>> Start Working data

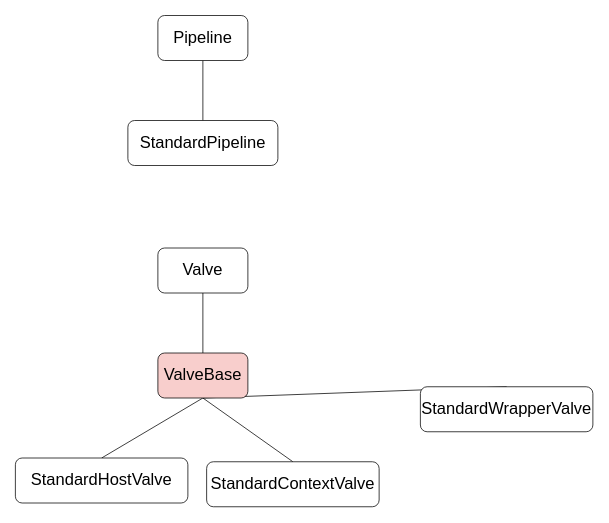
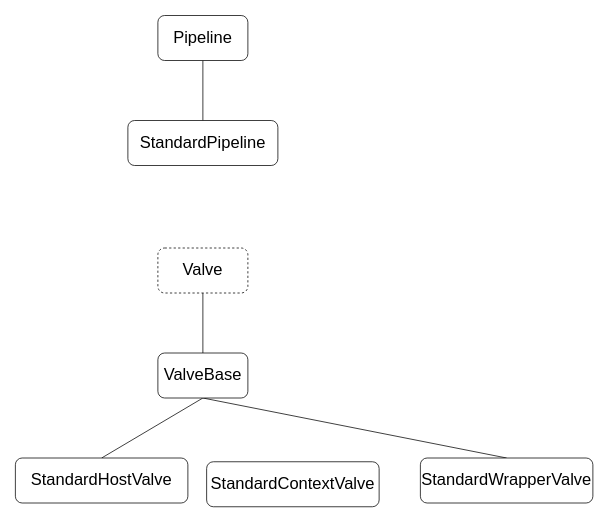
  <mxCell id="0" />
  <mxCell id="1" parent="0" />
  <mxCell id="2" style="edgeStyle=orthogonalEdgeStyle;rounded=0;orthogonalLoop=1;jettySize=auto;html=1;exitX=0.5;exitY=1;exitDx=0;exitDy=0;entryX=0.5;entryY=0;entryDx=0;entryDy=0;fontSize=22;endArrow=none;endFill=0;" edge="1" parent="1" source="3" target="4"><mxGeometry relative="1" as="geometry" /></mxCell>
  <mxCell id="3" value="Pipeline" style="rounded=1;whiteSpace=wrap;html=1;fontSize=22;" vertex="1" parent="1"><mxGeometry x="210" y="20" width="120" height="60" as="geometry" /></mxCell>
  <mxCell id="4" value="StandardPipeline" style="rounded=1;whiteSpace=wrap;html=1;fontSize=22;" vertex="1" parent="1"><mxGeometry x="170" y="160" width="200" height="60" as="geometry" /></mxCell>
  <mxCell id="5" style="edgeStyle=orthogonalEdgeStyle;rounded=0;orthogonalLoop=1;jettySize=auto;html=1;exitX=0.5;exitY=1;exitDx=0;exitDy=0;endArrow=none;endFill=0;fontSize=22;" edge="1" parent="1" source="6" target="10"><mxGeometry relative="1" as="geometry" /></mxCell>
- <mxCell id="6" value="Valve" style="rounded=1;whiteSpace=wrap;html=1;fontSize=22;" vertex="1" parent="1"><mxGeometry x="210" y="330" width="120" height="60" as="geometry" /></mxCell>
- <mxCell id="7" style="rounded=0;orthogonalLoop=1;jettySize=auto;html=1;exitX=0.5;exitY=1;exitDx=0;exitDy=0;endArrow=none;endFill=0;fontSize=22;entryX=0.5;entryY=0;entryDx=0;entryDy=0;" edge="1" parent="1" source="10" target="12"><mxGeometry relative="1" as="geometry" /></mxCell>
+ <mxCell id="6" value="Valve" style="rounded=1;whiteSpace=wrap;html=1;fontSize=22;dashed=1;" vertex="1" parent="1"><mxGeometry x="210" y="330" width="120" height="60" as="geometry" /></mxCell>
  <mxCell id="8" style="edgeStyle=none;rounded=0;orthogonalLoop=1;jettySize=auto;html=1;exitX=0.5;exitY=1;exitDx=0;exitDy=0;entryX=0.5;entryY=0;entryDx=0;entryDy=0;endArrow=none;endFill=0;fontSize=22;" edge="1" parent="1" source="10" target="11"><mxGeometry relative="1" as="geometry" /></mxCell>
  <mxCell id="9" style="edgeStyle=none;rounded=0;orthogonalLoop=1;jettySize=auto;html=1;exitX=0.5;exitY=1;exitDx=0;exitDy=0;entryX=0.5;entryY=0;entryDx=0;entryDy=0;endArrow=none;endFill=0;fontSize=22;" edge="1" parent="1" source="10" target="13"><mxGeometry relative="1" as="geometry" /></mxCell>
- <mxCell id="10" value="ValveBase" style="rounded=1;whiteSpace=wrap;html=1;fontSize=22;fillColor=#f8cecc;" vertex="1" parent="1"><mxGeometry x="210" y="470" width="120" height="60" as="geometry" /></mxCell>
+ <mxCell id="10" value="ValveBase" style="rounded=1;whiteSpace=wrap;html=1;fontSize=22;" vertex="1" parent="1"><mxGeometry x="210" y="470" width="120" height="60" as="geometry" /></mxCell>
  <mxCell id="11" value="StandardHostValve" style="rounded=1;whiteSpace=wrap;html=1;fontSize=22;" vertex="1" parent="1"><mxGeometry x="20" y="610" width="230" height="60" as="geometry" /></mxCell>
  <mxCell id="12" value="StandardContextValve" style="rounded=1;whiteSpace=wrap;html=1;fontSize=22;" vertex="1" parent="1"><mxGeometry x="275" y="615" width="230" height="60" as="geometry" /></mxCell>
- <mxCell id="13" value="StandardWrapperValve" style="rounded=1;whiteSpace=wrap;html=1;fontSize=22;" vertex="1" parent="1"><mxGeometry x="560" y="515" width="230" height="60" as="geometry" /></mxCell>
+ <mxCell id="13" value="StandardWrapperValve" style="rounded=1;whiteSpace=wrap;html=1;fontSize=22;" vertex="1" parent="1"><mxGeometry x="560" y="610" width="230" height="60" as="geometry" /></mxCell>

>> End Working data

[Job]: How many lines of the data contain the string "auto", with case counting? Reply with the number only.

[The reply]: 5